Intermittent Network Slowness/Complete loss of Connectivity
I have a network stood up with vSphere. Over the past couple of years I have been experiencing occasional drops in network latency, or a complete loss of connectivity between servers. The interesting part here is that it's always the same servers that seem to have the issue. (i.e. I have a script that I wrote to detect network instability between one host many others, grepping through months of that data, several servers have upwards of 200 detected events, while others have 0).
I have been trying desperately to determine the source of these network issues. Recently, I wrote a script that would fire at the end of a cron that I have that detects the network events. The script tests ssh latency between one host and many, but before it starts the latency test, I start a packet trace using tshark and filtering on traffic coming from or going to the host that I'm testing and coming from or going to the host that I'm running the script from. It also filters on traffic on port 22 as I use ssh commands with the latency test.
Any help on this would be greatly appreciated. I'm a software engineer, not a network guy, just have enough knowledge to get this far.
Here is the tshark output I collected when a server was experiencing network degradation:
10 0.574704304 host -> client TCP 74 56104 > ssh [SYN] Seq=0 Win=29200 Len=0 MSS=1460 SACK_PERM=1 TSval=443780045 TSecr=0 WS=128
33 0.622798903 client -> host TCP 74 ssh > 56104 [SYN, ACK] Seq=0 Ack=1 Win=28960 Len=0 MSS=1460 SACK_PERM=1 TSval=443784521 TSecr=443780045 WS=128
34 0.622823233 host -> client TCP 66 56104 > ssh [ACK] Seq=1 Ack=1 Win=29312 Len=0 TSval=443780093 TSecr=443784521
35 0.622872658 host -> client SSH 87 Client Protocol: SSH-2.0-OpenSSH_7.4\r
36 0.671884861 client -> host TCP 66 ssh > 56104 [ACK] Seq=1 Ack=22 Win=29056 Len=0 TSval=443784570 TSecr=443780093
530 16.713179167 client -> host SSHv2 527 Server: Key Exchange Init
531 16.713203567 host -> client TCP 66 56104 > ssh [ACK] Seq=22 Ack=462 Win=30336 Len=0 TSval=443796184 TSecr=443800624
532 16.714881821 host -> client SSHv2 1314 Client: Diffie-Hellman Key Exchange Init
533 16.715060860 client -> host TCP 66 ssh > 56104 [ACK] Seq=462 Ack=1270 Win=31872 Len=0 TSval=443800639 TSecr=443796185
534 16.717441079 client -> host SSHv2 474 Server: New Keys
535 16.718751241 host -> client SSHv2 146 Client: New Keys
536 16.719009654 client -> host TCP 130 [TCP segment of a reassembled PDU]
537 16.719097445 host -> client TCP 146 56104 > ssh [PSH, ACK] Seq=1350 Ack=934 Win=31360 Len=80 TSval=443796189 TSecr=443800643[Reassembly error, protocol TCP: New fragment past old data limits]
538 16.724163039 client -> ...
/rant
How I love debugging a network issue with a wall of text (better than a screenshot though). Having a capture file that I can open in Wireshark and use all the wonderful facilities makes life so much easier. It's also a network traffic trace not a stack trace.
/rant
I think you have the host\client names wrong in the text, it should be the client initiating the connection, not the host.

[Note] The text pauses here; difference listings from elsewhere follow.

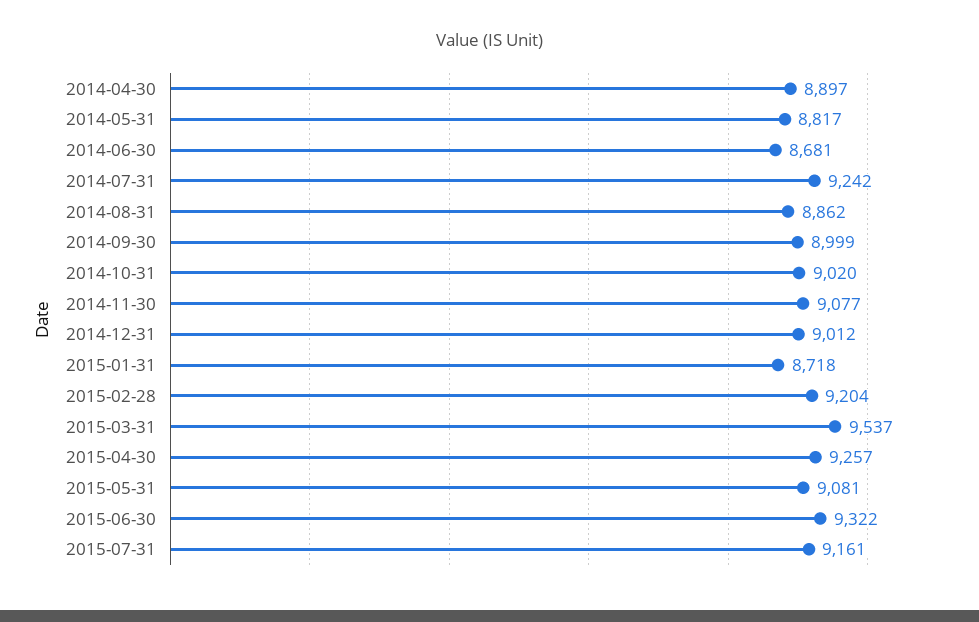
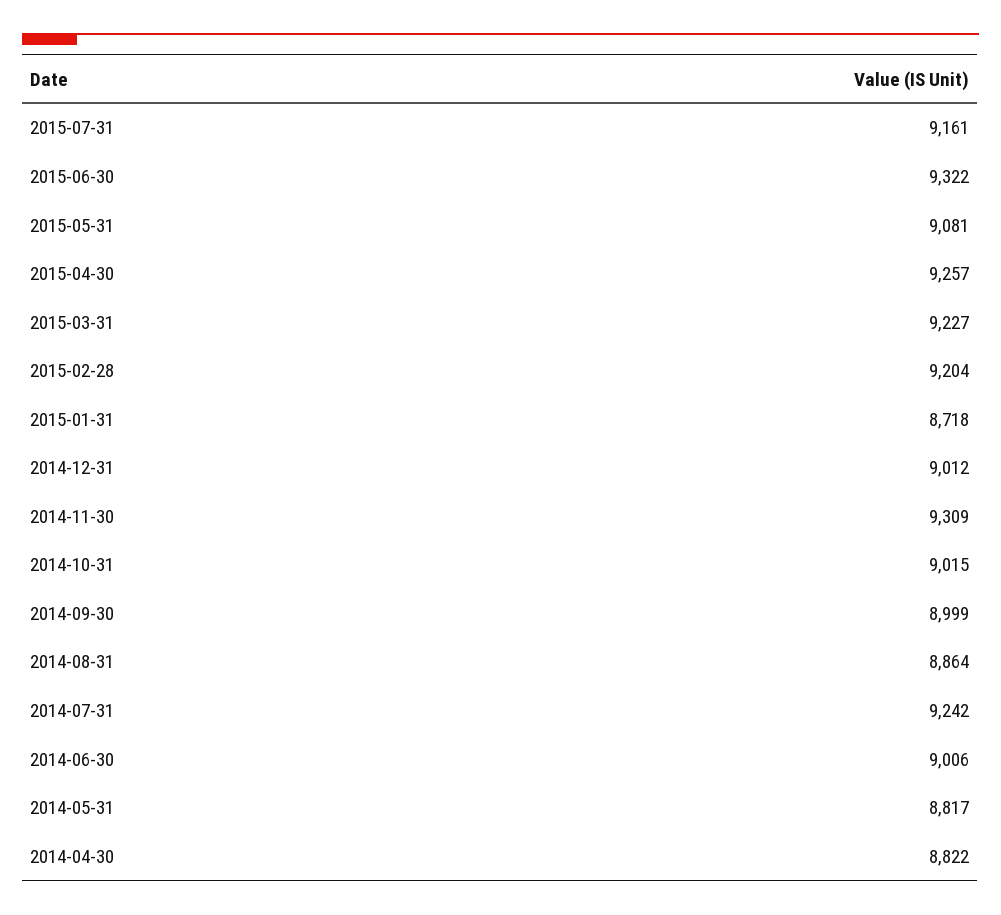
  {
-   "2014-04-30": 8897,
+   "2014-04-30": 8822,
    "2014-05-31": 8817,
-   "2014-06-30": 8681,
+   "2014-06-30": 9006,
    "2014-07-31": 9242,
-   "2014-08-31": 8862,
+   "2014-08-31": 8864,
    "2014-09-30": 8999,
-   "2014-10-31": 9020,
+   "2014-10-31": 9015,
-   "2014-11-30": 9077,
+   "2014-11-30": 9309,
    "2014-12-31": 9012,
    "2015-01-31": 8718,
    "2015-02-28": 9204,
-   "2015-03-31": 9537,
+   "2015-03-31": 9227,
    "2015-04-30": 9257,
    "2015-05-31": 9081,
    "2015-06-30": 9322,
    "2015-07-31": 9161
  }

At first glance there seems to be a long delay between the client acknowledging the SSH header in frame 16 and then the client starting the Key Exchange in frame 530, approx. 16 seconds, so this would seem to be a client issue.
There also seems to be some frames missing, i.e. the "Server: Protocol" message.
@grahamb sorry.... Like I said, I'm not a network engineer, I get things like host and client mixed up all the time... I thought it was host initing the connection. I wasn't sure if that time was in ms or seconds, but it sounds like that's actually seconds. Also the missing frames, that's really interesting. I removed IPs because I had to, but I didn't touch any total lines. I wonder why it's missing... I have packet captures from a "good" connection. Let me see if I can upload both files for you, if that's easier.
Do you know what New fragment past old data limits, might mean?
How do I upload a file?
Save captures to a public share, e.g. Google Drive, DropBox etc. and then post a link to it back here.
The TCP message is from the Wireshark reassembly code (anything in square brackets is inferred or synthesised by Wireshark) and indicates that it failed because the TCP segments don't appear to "add up". Access to the capture file will allow better analysis as we can then look at sequence numbers.
Ok, I'll see what I can do about getting it hosted somewhere. Is there a difference between a capture file and what I have here? Do you mean like using the -w option on tshark and using that file? Currently, I'm using a display filter, which, from what I understand, cannot be used with the -w option and am instead just > the STDOUT to a file and killing the tshark process after my latency test completes.